Automotive industry has been rapidly rising in the last couple of years and fully autonomous driving is the final goal for many car manufacturers. Advanced Driver Assistance Systems (ADAS) are becoming increasingly available in many vehicles, in order to improve safety and comfort. In addition, the automotive industry is investing a lot in order to reach level 4 and level 5 of Autonomous Driving (AD). Before starting a mass production, all these vision-based systems must be thoroughly tested, presuming conduction of many tests with real-life scenarios. Different driving scenarios, with different conditions, must be considered. All these tests are time-consuming, and therefore expensive to be performed in real traffic. Most of these tests can be replaced with tailored HIL simulations.
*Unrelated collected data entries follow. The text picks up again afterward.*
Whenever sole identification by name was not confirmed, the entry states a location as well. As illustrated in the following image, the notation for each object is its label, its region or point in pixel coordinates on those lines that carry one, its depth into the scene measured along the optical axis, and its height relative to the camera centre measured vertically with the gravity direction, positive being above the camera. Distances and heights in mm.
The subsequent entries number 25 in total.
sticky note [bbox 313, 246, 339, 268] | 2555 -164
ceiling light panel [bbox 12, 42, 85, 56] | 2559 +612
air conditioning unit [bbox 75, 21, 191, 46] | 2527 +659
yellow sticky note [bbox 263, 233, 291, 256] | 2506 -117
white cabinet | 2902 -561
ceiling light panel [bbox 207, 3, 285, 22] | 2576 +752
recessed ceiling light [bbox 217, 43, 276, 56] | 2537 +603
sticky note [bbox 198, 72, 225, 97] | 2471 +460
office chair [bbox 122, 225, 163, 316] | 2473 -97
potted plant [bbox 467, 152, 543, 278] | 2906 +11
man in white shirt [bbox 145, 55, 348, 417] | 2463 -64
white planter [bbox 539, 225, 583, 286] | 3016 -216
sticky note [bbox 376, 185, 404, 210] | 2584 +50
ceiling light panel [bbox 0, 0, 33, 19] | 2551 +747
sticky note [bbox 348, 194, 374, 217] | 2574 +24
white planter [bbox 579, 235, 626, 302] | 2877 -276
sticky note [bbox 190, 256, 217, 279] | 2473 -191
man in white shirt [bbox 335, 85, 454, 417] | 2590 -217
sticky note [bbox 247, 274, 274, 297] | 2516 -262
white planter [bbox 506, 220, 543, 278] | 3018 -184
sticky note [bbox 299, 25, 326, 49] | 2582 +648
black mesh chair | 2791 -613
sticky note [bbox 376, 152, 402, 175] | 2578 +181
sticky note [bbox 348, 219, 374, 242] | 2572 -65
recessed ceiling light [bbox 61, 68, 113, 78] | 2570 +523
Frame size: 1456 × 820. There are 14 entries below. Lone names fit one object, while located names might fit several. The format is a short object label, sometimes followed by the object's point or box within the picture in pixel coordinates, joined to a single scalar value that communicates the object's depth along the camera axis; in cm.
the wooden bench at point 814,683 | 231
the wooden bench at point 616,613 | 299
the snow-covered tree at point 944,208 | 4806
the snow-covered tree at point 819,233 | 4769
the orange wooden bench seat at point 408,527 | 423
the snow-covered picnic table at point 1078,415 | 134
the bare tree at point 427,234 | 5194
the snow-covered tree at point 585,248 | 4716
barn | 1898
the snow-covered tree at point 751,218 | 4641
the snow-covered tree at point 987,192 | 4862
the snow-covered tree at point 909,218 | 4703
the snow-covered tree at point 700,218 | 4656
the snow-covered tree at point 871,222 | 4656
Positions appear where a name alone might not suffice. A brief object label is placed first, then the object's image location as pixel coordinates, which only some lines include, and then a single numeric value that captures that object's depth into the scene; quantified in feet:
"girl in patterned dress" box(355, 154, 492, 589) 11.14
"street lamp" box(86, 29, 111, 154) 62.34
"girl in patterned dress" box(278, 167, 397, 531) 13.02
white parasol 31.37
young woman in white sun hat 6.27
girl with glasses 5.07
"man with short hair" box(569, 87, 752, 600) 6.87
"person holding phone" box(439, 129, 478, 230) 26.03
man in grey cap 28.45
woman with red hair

The customer Denso approached us with requirement to develop a video logger capable of capturing video streams from automotive cameras with resolution of up to 2 M pixels with frame rates of 30 and 60 fps. In addition to capturing video data, the logger should be capable of logging CAN and CAN FD data. All logged data should be time stamped by using time from global positioning system (GPS) network. Captured data should be recorded to permanent storage (SSD) or forwarded to PC over PCIe interface. In addition to data logging, the device should be able to reproduce logged data in the same manner as it was captured – time alignment should be respected. Additionally, it should be possible to use several devices at the same time with synchronized time stamps of captured data.
The developed video logger is a TDA2P based device that captures raw video data from one or more cameras, performs image processing, and makes the frames along with CAN data stored for further analysis or algorithm development, testing and optimization. The device supports logging data on a SSD device, playback of recorded data, and live feed of real image and CAN data to algorithms running on a PC side. Additionally, it is possible to send recorded data to a server via 10Gbps Ethernet interface.